At one corner a large group stood around a birdcage hung from a tree: inside, a black-and-red-feathered bird, barely the size of a thumb. It chirped and tweeted sharply. Krüger noticed wealthy gentlemen in expensive clothes, holding silver-tipped canes, and women in silks and lace, fanning themselves. There were barefoot slaves in worn breeches, too, and slave women smoking small wooden pipes. There were ragged children running about, black and white and every shade between, and men who stood importantly at the rear of the crowd, broad-rimmed hats low over their eyes, silent except for an occasional whisper into the ear of one of the slaves, who then ran over to a mulatto man standing beside the birdcage with a slate in his hands. Bets were made and a moment later the talking ceased and everybody fell silent and watched the birdcage.
A tall, skinny Negro came up close to the cage. The tiny bird inside flitted about. Once it had calmed and perched itself on a branch stuck between the cage bars, the Negro closed his eyes and licked his lips and began to whistle. It was a soft, low, beautiful sound. Krüger could see the Negro’s thin, scarred cheeks quiver, just as though a bird’s tiny heart was beating beneath its surface, and the sound he made trembled and carried on the heavy, humid air.

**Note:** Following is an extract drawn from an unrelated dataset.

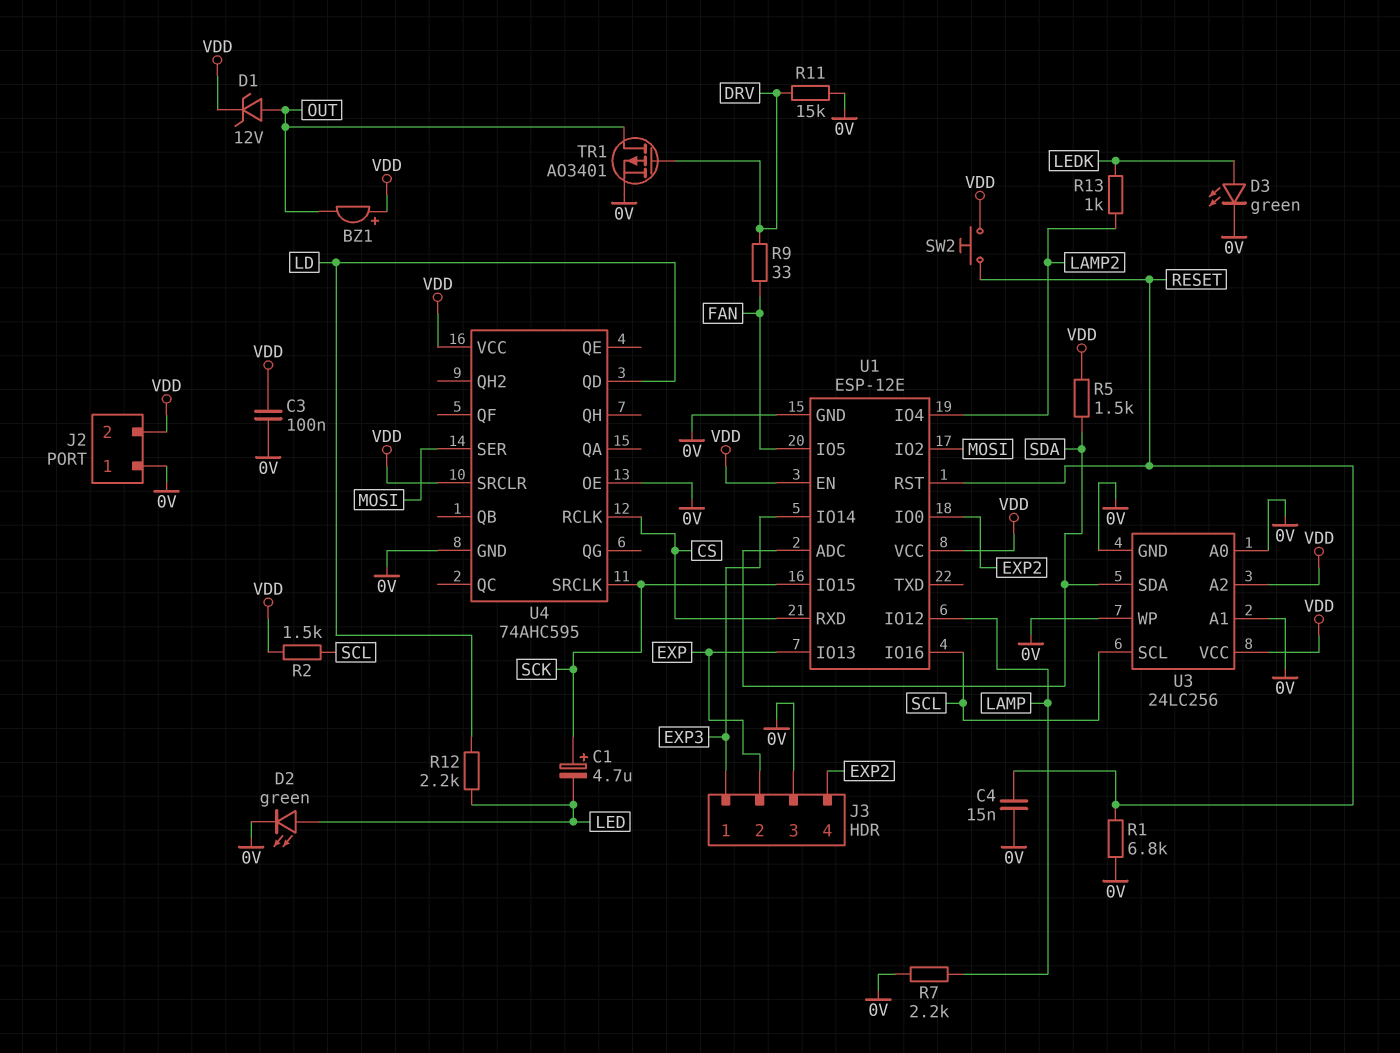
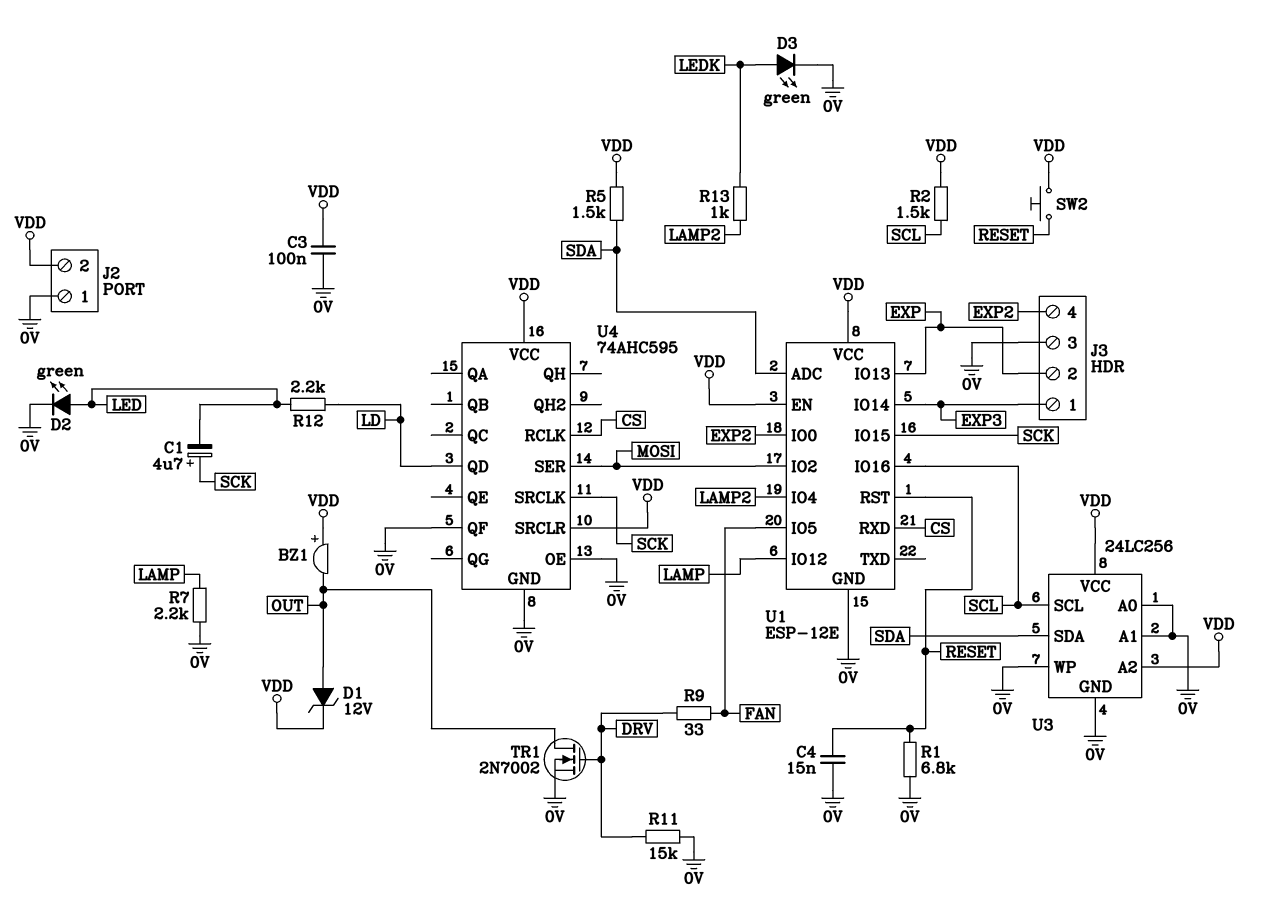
TR1: PMOS AO3401 (G DRV, D OUT, S 0V) -> NMOS 2N7002 (G DRV, D OUT, S 0V)
U4 pin QF: none -> 0V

The bird in the cage looked about, its head moving in quick jerks. The people standing around waited and didn’t move and watched the bird. It continued to perch there on the branch and jerk its little head and it didn’t make a sound. And then, with a flurry of wings, it suddenly flew to the cage bars and gripped them and let out a harsh squawk.
The crowd exclaimed as one. Money quickly changed hands. Krüger asked and discovered: the object of the game was to inspire the bird to sing. It was called rackling.
‘But this rackler no good!’ the old slave beside him said.
Another man came up to the cage. Wagers were made.
Krüger moved on. At a nearby tavern he asked for Bayman Quince Rotterdam. He was told to wait, that Bayman would come by in the early afternoon.